- Born: Ilava, Czechoslovakia
- Education: Slovak University of Technology in Bratislava
- Awards: Order of Ľudovít Štúr, 2nd class (2024)
- Scientific career
- Fields: Computer Science
- Workplaces: KInIT Slovak University of Technology in Bratislava

= Mária Bieliková =

Slovak computer scientist (born 1966)

Mária Bieliková is a Slovak computer scientist who specializes in human-computer interaction and trustworthy artificial intelligence. She is the CEO of the Kempelen Institute of Intelligent Technologies (KInIT).

== Biography ==
Mária Bieliková was born in Ilava. She studied at the Slovak University of Technology in Bratislava, where she obtained the engineer degree in 1989 and PhD. in 1995. Following graduation, she became an assistant professor at the Slovak University of Technology. In 2005 she became one of the youngest full professors in Slovakia. Between 2015 and 2020 she was the dean of the Faculty of Informatics and Information Technologies of the Slovak Technical University.

In 2020 Bieliková lost the election for the second term as the dean and was subsequently fired from her professor job by her successor Ivan Kotuliak. The official grounds for termination of her employment were irregularities in accounting of payments to student research assistants. About 30 staff and several students of the Faculty of Informatics left the university in protest. In response to the protests, Kotuliak offered to restore Bieliková's professorship. Nonetheless, she turned down the offer.

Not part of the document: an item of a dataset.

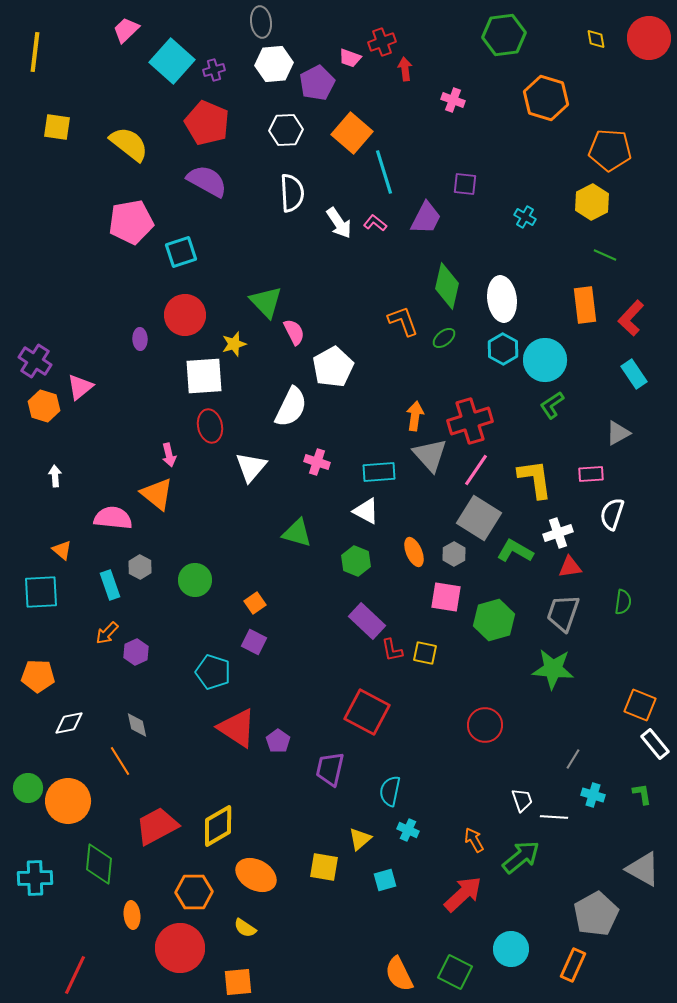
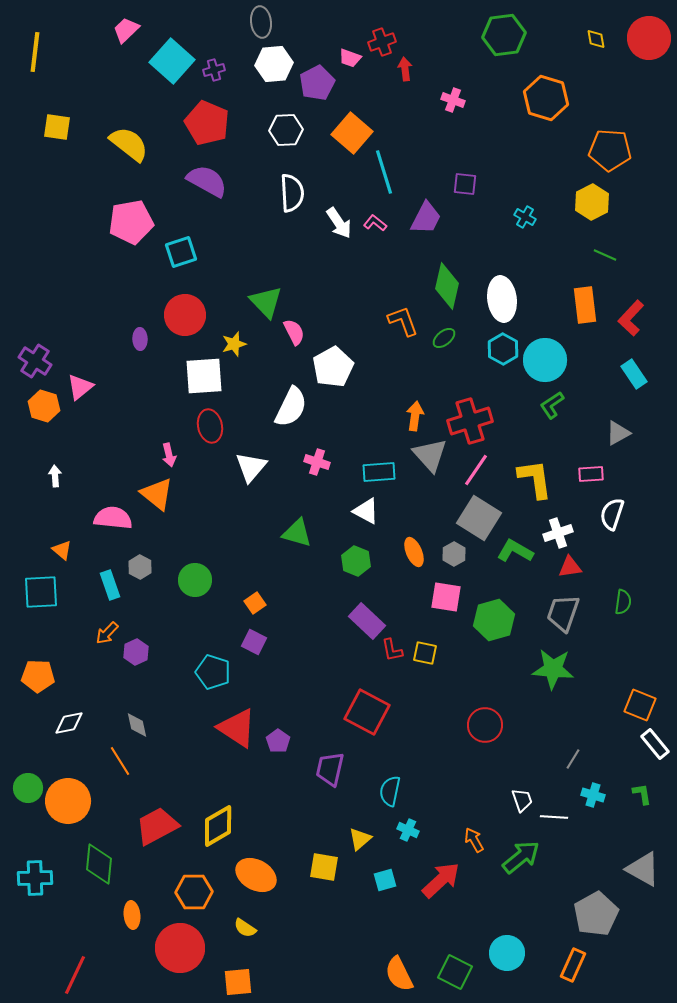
red arrow at (463, 894): moved 22 px left, 14 px up
cyan circle at (511, 949): moved 4 px left, 4 px down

Following her departure from the university, she founded the Kempelen Institute of Intelligent Technologies (KInIT), a think tank, with seed funding provided by Slovak companies active in the IT sector, including the ESET internet security company and Tatra banka.

==Service==
Bieliková is the chair of the Slovak Permanent Committee for Ethics and Regulation of AI and a former member of the High Level Expert Group on AI established by European Commission and of the board of governors of the European Commission's Joint Research Centre.

== Awards ==
In 2010, she was awarded the Science and Technology Personality award by the Minister of Education Eugen Jurzyca. In 2016, she was awarded the IT personality of the year by the PC Revue magazine. In 2024, Bieliková was awarded the Order of Ľudovít Štúr, 2nd class by the president Zuzana Čaputová for her contributions to development of Slovakia in the scientific and technical fields.